Guy de Maupassant, une vie de liberté jusqu’à la folie
Le nouveau documentaire de la Grande Librairie s’attaque à l’immense écrivain du réel, anticonformiste avéré aux multiples paradoxes, notamment dans son rapport aux femmes.
Les Docs de la Grande Librairie, Guy de Maupassant, France 5, 21 h 5
François Busnel ose la plongée vertigineuse dans l’univers du célébrissime, mais mystérieux Guy de Maupassant (1850-1893). Il est l’un des plus grands auteurs français, figure du réalisme qui hante les programmes scolaires des collégiens depuis plus d’un siècle et, pourtant, il n’est souvent connu de sa vie que ses tourments sombres et la maladie qui l’emporte à l’âge de 42 ans. Avec passion, François Busnel n’épargne aucun détail pour faire connaître l’auteur dans son entièreté et remplir une nouvelle fois sa mission : interroger pour mieux dénouer les liens entre la vie de l’auteur et son oeuvre.
UN GÉNIE DU DÉTAIL
Qui était Guy de Maupassant ? L’enfant, puis l’adolescent, est décrit comme très sauvage et rebelle. Il appartient à la nature, sa passion pour la chasse et la mer en témoigne. C’est, surtout, un génie du détail, empreint d’une liberté absolue. Adolescent, il ne supporte pas l’internat qui sent la prière, il ne veut appartenir à aucune religion, aucun dogme, où il range d’ailleurs l’amour… Il traverse la guerre franco-allemande, marquée par l’incompétence et la lâcheté des petits officiers, vit le soulèvement de la Commune écrasée dans le sang, mais reste totalement apolitique. Plus tard, c’est son obsession pour la folie, le dédoublement de soi, qui aboutira à un de ses plus grands chefsd’oeuvre, le Horla.
François Busnel, appuyé par plusieurs écrivains et universitaires, n’hésite pas à explorer sa vie jusque dans ses plus grands paradoxes, notamment son rapport aux femmes.
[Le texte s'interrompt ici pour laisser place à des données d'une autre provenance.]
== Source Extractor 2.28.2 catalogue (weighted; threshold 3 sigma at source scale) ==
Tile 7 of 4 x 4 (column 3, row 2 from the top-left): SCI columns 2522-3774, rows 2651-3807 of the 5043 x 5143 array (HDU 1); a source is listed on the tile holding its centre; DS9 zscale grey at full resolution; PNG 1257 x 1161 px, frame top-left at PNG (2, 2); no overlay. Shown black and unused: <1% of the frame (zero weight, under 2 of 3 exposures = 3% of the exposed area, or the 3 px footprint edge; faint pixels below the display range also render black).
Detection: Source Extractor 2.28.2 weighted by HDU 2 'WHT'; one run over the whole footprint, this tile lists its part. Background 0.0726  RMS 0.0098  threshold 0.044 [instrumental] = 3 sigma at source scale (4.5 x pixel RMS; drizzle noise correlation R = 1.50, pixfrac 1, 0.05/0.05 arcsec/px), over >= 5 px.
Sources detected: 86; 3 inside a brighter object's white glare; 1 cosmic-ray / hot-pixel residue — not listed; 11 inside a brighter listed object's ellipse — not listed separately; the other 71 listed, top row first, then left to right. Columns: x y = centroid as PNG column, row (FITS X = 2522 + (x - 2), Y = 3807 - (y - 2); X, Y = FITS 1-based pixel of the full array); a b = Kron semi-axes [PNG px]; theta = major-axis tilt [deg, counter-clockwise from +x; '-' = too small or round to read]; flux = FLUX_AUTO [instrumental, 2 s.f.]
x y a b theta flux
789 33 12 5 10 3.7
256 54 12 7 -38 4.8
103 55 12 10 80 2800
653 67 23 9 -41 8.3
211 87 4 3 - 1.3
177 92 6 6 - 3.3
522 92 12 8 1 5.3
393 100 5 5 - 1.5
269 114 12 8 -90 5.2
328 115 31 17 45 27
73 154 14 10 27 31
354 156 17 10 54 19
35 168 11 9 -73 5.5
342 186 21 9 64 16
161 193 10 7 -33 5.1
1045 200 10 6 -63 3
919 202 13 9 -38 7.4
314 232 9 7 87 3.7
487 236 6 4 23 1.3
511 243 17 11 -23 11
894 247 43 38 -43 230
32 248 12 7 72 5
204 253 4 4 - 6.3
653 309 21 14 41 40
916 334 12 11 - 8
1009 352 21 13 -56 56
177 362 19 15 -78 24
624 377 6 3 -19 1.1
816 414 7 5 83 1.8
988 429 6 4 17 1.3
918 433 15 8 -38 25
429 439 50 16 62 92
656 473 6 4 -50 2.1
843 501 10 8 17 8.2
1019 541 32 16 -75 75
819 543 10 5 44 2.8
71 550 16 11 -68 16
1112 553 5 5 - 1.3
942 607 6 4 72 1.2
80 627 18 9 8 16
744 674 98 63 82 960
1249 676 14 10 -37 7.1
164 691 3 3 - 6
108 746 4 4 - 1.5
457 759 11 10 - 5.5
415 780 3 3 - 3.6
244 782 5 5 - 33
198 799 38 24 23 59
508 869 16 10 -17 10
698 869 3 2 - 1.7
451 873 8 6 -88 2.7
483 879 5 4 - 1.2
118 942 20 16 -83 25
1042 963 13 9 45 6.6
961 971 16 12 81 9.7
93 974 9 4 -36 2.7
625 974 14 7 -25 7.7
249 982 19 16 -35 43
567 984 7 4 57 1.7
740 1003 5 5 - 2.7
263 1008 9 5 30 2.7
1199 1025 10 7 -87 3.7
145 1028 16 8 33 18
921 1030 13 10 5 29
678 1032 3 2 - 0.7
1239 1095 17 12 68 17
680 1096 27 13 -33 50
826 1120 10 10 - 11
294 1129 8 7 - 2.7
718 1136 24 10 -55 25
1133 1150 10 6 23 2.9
Sa mère, passionnée de littérature, constitue une figure clef pour comprendre l’auteur, qui souffrira toute sa vie de l’absence de son père. À l’image de celui-ci, Maupassant développe une addiction aux bordels, où il enchaîne les prostituées sans aucun jugement moral. Comme son frère et son oncle, il contracte la syphilis. Entre peur et désespoir, cette condamnation à mort révèle chez lui une dimension sadique. Il se dit fier de sa vérole et se réjouit de coucher avec des prostituées, puis de leur annoncer la tragique nouvelle. Mais il incarne aussi un écrivain sensible aux maux des prostituées et « pauvresses » qu’il côtoie, s’attache à décrire l’assujettissement des femmes de l’époque, dont il est bien conscient. Le documentaire omet tout de même de reconnaître que, à l’instar de ses confrères, l’écrivain, comme ses contemporains masculins, dresse presque toujours des portraits féminins aux destins tragiques.
GUSTAVE FLAUBERT, SON MENTOR
Sur les bancs de la fac de droit de Paris, puis au ministère des Finances, en passant par les salons littéraires et le groupe de Médan, le documentaire met à l’honneur toute sa construction d’écrivain, épaulée par son mentor et meilleur ami, Gustave Flaubert. L’auteur de Madame Bovary lui apprend à écrire, et, comme l’explique Olivier Frébourg, fait « l’école du regard », pour décrire le moindre objet avec précision et justesse. En fin de compte, « le chef-d’oeuvre de Flaubert, c’est Maupassant, analyse Éric-emmanuel Schmitt. C’est sa plus belle oeuvre ».
L’écrivain dresse presque toujours des portraits féminins aux destins tragiques.